SUMMARY
Timucin Taner, M.D., Ph.D., has a clinical practice focused on liver transplantation, and conducts laboratory research aimed primarily at understanding the interaction between the transplanted liver and the recipient's immune responses. The immunobiology of the liver transplant differs significantly from that of other solid organ transplants, as liver allografts are, overall, less prone to rejection. Furthermore, the transplanted liver appears to provide immunoprotection to other simultaneously transplanted solid organs from the same donor. By investigating clinical outcomes and histological and molecular markers, Dr. Taner has demonstrated that kidney allografts that have been transplanted simultaneously with a liver incur less immune injury over the long term. His laboratory is investigating the details of this phenomenon.
Focus areas
- Liver transplant rejection. Investigating the mechanisms through which liver transplant rejection occurs, particularly by recipients' antibodies against donor antigens (antibody-mediated rejection of the liver) is a focus of Dr. Taner's research.

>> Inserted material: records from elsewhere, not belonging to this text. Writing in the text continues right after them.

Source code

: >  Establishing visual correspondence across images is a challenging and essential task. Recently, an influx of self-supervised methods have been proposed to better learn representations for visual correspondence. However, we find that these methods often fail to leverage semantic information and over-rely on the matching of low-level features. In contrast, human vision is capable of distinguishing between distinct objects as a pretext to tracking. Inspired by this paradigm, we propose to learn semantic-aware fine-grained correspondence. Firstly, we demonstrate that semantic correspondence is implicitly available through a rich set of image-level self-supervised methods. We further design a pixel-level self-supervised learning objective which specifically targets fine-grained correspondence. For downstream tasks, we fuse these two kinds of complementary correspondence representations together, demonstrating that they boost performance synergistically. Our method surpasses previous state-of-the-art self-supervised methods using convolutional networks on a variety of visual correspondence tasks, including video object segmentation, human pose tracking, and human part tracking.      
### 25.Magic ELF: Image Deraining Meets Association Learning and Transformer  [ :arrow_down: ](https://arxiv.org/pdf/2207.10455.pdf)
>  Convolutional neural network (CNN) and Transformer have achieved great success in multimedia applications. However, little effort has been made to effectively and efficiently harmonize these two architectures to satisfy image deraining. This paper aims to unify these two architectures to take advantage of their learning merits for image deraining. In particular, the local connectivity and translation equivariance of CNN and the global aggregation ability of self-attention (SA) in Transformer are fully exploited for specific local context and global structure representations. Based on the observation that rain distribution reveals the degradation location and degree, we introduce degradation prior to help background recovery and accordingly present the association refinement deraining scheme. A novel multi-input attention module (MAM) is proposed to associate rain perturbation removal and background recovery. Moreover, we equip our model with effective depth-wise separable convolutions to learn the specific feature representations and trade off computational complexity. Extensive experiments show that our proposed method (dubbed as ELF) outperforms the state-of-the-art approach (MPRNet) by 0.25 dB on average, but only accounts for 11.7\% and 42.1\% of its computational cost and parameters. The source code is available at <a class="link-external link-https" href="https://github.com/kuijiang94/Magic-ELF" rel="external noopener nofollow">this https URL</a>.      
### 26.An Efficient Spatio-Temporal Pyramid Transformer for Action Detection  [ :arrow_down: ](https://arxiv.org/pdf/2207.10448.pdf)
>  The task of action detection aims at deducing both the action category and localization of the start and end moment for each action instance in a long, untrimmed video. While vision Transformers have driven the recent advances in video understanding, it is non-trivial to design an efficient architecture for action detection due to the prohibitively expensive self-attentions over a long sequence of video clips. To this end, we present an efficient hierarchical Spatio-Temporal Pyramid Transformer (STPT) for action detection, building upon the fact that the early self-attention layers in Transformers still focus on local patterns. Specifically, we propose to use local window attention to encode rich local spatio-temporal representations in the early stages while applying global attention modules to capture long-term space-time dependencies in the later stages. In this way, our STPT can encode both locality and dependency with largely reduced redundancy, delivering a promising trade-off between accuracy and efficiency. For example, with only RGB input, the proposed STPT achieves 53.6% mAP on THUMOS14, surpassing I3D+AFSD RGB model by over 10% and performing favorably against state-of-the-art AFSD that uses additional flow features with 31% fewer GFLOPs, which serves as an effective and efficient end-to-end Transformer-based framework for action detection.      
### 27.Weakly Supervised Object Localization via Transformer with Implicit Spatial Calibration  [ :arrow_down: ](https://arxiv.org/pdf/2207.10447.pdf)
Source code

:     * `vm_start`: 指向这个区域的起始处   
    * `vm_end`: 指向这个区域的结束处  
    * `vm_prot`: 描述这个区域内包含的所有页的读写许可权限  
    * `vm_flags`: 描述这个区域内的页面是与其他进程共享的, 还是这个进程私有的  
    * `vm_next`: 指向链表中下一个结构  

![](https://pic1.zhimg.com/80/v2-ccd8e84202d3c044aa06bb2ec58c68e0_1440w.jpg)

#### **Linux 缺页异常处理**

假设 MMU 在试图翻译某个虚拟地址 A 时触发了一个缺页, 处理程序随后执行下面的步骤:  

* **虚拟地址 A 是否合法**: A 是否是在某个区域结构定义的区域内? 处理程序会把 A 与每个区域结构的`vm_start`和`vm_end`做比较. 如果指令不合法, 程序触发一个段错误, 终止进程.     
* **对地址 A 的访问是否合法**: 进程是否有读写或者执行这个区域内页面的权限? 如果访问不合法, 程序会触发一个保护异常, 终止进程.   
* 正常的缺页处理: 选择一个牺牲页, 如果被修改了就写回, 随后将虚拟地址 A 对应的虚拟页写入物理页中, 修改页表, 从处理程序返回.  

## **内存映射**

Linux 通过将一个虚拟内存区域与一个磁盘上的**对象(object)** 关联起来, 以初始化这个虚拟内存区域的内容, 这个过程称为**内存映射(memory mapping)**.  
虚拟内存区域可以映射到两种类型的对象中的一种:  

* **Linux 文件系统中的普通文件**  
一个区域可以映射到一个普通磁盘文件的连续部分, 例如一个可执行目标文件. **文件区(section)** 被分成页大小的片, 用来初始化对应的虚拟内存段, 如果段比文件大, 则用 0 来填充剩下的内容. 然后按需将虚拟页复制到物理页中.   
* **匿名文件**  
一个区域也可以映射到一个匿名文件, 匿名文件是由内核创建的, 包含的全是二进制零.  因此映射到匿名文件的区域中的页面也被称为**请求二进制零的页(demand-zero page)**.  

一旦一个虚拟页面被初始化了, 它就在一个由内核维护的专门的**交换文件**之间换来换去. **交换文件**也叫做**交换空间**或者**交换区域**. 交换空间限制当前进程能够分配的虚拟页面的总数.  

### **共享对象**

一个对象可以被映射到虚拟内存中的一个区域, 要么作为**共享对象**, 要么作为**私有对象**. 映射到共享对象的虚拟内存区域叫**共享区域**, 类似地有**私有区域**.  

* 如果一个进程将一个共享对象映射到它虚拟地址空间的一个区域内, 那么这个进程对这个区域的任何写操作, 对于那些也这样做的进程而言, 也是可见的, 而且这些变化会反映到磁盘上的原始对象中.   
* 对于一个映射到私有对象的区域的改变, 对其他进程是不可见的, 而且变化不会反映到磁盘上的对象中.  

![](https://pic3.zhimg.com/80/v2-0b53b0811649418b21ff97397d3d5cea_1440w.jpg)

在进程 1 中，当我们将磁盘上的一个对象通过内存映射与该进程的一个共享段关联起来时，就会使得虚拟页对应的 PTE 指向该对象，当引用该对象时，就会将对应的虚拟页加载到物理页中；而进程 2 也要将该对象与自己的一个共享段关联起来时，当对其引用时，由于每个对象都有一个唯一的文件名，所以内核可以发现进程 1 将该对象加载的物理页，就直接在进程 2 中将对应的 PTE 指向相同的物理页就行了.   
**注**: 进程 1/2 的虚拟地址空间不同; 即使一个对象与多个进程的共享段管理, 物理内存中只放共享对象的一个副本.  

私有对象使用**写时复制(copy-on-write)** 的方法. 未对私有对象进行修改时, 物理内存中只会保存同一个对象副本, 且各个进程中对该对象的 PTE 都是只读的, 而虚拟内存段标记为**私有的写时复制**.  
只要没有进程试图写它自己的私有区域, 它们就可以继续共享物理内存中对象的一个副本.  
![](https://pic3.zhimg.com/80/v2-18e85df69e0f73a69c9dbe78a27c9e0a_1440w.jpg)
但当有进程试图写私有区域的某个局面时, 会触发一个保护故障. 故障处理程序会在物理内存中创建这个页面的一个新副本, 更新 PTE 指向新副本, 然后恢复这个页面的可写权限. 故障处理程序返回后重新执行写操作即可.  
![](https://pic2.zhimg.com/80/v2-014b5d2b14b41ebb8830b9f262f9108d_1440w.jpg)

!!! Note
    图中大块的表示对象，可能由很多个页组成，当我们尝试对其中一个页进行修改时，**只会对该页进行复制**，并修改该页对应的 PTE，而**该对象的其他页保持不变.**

- Protective effect of liver transplant on other simultaneously transplanted organs. Dr. Taner facilitates ongoing investigation to unravel the mechanisms underlying the protective impact of the liver transplant, including histologic, cellular and genetic studies.
- Cell-based therapy to decrease organ rejection. Dr. Taner is a primary investigator at Mayo Clinic in several trials of cell-based therapy in liver transplant recipients to decrease organ rejection, and to limit the recipients' exposure to immunosuppressive medications.
Significance to patient care
Dr. Taner's work will yield a better understanding of the unique immune responses that are brought about by a liver transplant, and help clinicians tailor the recipient's' immunosuppression medication to reduce the potential side effects. In addition, by detecting the mechanisms underlying the protective impact of the transplanted liver, discovery of new therapeutic approaches to achieve stable, long-term hyporesponsiveness to organ allografts other than the liver will be possible, and will improve the post-transplant care of many patients.